Ultra-energy efficient parcel sortation robots are a game changer for the logistics sector. They’re also good news for the environment, say Xia Huiling, founder and CEO of LiBiao Robotics
The importance of sustainability and the need to operate in an environmentally responsible way have been high on most corporate agendas for many years. But, with many companies’ profits taking an instant hit thanks to the surging cost of energy, the emphasis on reducing power consumption has never been greater.
Quite simply, less waste not only benefits the natural world, it also means lower operating costs and, ultimately, a healthier bottom line.
And within distribution or parcel fulfilment centre environments there is growing emphasis on implementing materials handling equipment and intralogistics solutions that can demonstrate the ability to minimise energy wastage and, therefore, lower operational expenses by performing more efficiently.
Indeed, many of the companies that have deployed LiBiao’s autonomous mobile robot-based parcel sortation solution in recent months have cited reducing energy consumption as a top priority and a key driver of their decision.
In several instances these new adopters of AMR sortation have switched from parcel sorting systems based on traditional cross-belt sorter technology.

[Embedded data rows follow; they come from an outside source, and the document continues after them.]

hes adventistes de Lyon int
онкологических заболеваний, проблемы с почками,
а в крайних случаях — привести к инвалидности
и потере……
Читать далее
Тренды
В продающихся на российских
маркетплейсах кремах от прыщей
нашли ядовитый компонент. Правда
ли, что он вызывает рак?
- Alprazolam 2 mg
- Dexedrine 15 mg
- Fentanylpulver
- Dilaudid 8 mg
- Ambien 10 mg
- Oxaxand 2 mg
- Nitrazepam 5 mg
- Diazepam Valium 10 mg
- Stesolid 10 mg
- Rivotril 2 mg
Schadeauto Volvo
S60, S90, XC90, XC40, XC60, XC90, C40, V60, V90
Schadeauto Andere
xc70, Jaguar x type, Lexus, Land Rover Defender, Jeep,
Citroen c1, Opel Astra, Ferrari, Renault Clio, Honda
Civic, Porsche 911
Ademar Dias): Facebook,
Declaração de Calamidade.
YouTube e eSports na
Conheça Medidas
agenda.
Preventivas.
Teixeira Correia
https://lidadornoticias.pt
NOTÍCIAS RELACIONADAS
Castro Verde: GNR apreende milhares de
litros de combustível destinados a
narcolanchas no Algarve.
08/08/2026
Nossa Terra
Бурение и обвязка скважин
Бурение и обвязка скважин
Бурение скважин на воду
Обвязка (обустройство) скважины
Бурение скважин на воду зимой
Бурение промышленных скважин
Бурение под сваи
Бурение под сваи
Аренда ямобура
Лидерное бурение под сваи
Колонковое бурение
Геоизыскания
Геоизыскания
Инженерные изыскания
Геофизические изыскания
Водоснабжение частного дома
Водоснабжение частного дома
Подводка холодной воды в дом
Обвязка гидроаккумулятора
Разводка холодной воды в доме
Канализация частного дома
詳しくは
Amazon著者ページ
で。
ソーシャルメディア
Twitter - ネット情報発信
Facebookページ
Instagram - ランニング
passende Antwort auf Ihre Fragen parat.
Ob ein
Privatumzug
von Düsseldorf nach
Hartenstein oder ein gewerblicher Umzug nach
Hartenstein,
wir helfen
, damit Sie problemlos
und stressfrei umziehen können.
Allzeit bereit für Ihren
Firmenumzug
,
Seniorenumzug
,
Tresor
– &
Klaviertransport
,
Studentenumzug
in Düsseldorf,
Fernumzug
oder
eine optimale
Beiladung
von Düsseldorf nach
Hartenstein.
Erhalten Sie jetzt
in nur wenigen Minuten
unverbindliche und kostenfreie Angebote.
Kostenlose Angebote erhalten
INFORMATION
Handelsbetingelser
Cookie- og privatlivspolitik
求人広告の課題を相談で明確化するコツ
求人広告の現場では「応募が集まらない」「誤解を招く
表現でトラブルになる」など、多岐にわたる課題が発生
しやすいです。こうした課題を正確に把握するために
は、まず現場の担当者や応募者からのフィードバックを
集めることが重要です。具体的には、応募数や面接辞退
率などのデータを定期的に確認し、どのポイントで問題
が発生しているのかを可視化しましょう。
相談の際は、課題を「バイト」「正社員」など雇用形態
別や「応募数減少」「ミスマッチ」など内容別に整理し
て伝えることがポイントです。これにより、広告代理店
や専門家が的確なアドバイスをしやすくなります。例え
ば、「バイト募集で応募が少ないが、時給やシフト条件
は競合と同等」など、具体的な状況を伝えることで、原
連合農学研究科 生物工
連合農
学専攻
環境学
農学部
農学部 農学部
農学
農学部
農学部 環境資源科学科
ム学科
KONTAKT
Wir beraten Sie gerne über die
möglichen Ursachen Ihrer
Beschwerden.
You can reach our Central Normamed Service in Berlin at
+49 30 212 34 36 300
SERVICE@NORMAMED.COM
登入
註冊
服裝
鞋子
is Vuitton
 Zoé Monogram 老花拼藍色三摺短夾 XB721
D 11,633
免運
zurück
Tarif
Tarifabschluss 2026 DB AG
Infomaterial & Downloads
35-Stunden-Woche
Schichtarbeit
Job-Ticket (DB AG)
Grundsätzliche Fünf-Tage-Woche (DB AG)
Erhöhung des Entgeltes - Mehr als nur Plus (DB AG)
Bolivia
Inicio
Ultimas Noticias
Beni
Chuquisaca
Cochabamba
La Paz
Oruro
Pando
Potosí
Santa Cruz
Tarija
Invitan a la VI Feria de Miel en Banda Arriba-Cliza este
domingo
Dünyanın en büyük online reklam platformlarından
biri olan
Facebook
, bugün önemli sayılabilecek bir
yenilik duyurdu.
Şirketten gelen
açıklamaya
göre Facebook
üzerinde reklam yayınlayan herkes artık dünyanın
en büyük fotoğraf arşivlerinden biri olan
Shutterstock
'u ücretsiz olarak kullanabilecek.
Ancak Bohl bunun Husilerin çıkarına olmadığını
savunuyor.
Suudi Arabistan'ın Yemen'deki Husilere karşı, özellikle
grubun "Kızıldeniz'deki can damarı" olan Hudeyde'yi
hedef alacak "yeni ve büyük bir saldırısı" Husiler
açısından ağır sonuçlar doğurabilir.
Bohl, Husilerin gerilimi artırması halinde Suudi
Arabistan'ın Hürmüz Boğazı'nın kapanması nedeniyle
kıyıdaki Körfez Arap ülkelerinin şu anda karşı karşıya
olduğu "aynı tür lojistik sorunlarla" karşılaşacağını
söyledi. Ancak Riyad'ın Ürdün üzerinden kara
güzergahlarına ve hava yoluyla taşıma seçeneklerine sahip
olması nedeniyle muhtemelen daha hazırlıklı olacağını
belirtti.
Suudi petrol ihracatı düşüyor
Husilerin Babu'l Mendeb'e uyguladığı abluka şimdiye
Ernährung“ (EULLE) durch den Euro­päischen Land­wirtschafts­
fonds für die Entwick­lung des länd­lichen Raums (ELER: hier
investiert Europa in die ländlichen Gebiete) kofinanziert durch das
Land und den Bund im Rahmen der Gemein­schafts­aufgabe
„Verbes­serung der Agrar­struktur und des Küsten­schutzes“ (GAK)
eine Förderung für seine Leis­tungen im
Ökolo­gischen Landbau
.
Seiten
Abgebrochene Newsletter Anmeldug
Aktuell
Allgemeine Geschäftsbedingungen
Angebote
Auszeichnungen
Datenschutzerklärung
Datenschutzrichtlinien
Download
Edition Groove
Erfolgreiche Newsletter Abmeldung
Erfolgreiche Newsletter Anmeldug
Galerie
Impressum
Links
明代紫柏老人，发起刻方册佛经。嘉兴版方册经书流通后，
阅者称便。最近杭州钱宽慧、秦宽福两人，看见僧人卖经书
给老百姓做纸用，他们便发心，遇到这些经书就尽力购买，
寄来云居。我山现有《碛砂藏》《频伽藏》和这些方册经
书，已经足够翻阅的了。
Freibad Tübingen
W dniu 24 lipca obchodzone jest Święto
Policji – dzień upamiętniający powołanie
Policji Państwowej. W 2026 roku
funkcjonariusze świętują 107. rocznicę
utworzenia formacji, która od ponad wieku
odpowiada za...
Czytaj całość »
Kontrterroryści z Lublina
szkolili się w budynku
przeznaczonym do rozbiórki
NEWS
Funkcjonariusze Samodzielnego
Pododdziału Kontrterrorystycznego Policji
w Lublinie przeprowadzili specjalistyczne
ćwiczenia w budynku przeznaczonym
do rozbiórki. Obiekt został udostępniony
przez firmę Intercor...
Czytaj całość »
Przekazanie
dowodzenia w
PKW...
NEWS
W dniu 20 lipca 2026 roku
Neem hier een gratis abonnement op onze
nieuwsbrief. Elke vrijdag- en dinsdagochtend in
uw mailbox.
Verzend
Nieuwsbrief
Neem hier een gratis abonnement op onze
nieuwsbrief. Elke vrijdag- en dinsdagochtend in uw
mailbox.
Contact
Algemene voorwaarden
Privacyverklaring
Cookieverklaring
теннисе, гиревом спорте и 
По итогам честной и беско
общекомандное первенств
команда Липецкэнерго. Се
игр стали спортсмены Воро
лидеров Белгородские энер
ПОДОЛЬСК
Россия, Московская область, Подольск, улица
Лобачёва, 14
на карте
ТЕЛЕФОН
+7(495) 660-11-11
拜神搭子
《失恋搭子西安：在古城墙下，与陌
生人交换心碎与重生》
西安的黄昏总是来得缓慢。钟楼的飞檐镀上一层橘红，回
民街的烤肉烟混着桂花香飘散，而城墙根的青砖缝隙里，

Because cross-belt sorters continue to operate throughout a shift regardless of the number of parcels being processed, at quiet times when only a small number of parcels require sorting, the system uses the same amount of energy as it does during a peak period.
A robot-based sortation system, however, offers the chance to rest mobile robotic units during slow periods to ensure energy is not wasted and, when there are spikes in sortation activity, extra robots can be added to meet raised throughput targets.
With a typical LiBiao robot using just 30 watts of power – approximately the same as a small indoor table lamp – adding additional robotic units as and when they are required will not result in wild fluctuations in a user’s energy bill.
A good example of a company that is benefiting from the reduced energy needs of a robotic sorting system is Skechers. Since its LiBiao AMR sorting system went live at its 150,000 square metre DC facility in Eastern China Skechers has reduced on-site power consumption considerably. The company is processing the same number of parcels as it had been with its existing cross-belt sortation system but the robotic solution uses a staggering 80% less energy and occupies just one third of the floor space that had previously been taken up by the cross-belt system.
Of course, parcel sortation robots offer a host of other benefits to logistics and distribution operations beyond better energy efficiency. They can significantly increase the speed and accuracy of the sorting process, reduce labour costs, minimise the risk of human error, and, unlike cross-belt sorters which cannot function even in the event of partial system failure (and, therefore, require an overwhelming and often costly amount of ongoing routine maintenance) a single point of failure does not result in serious disruption and delay with an AMR sorting solution because each individual robot can be quickly, simply and safely replaced if necessary.
Fixed equipment lacks the flexibility needed to adapt to the constantly changing throughput requirements of a modern parcel fulfilment business. But by shifting from static cross-belt sorters to ultra-energy efficient and flexible AMR technology, warehouse operators are reinventing the way that parcel sortation works.
There can be no doubt that robotic sorting systems are a game changer for the logistics sector. They’re also good news for the environment.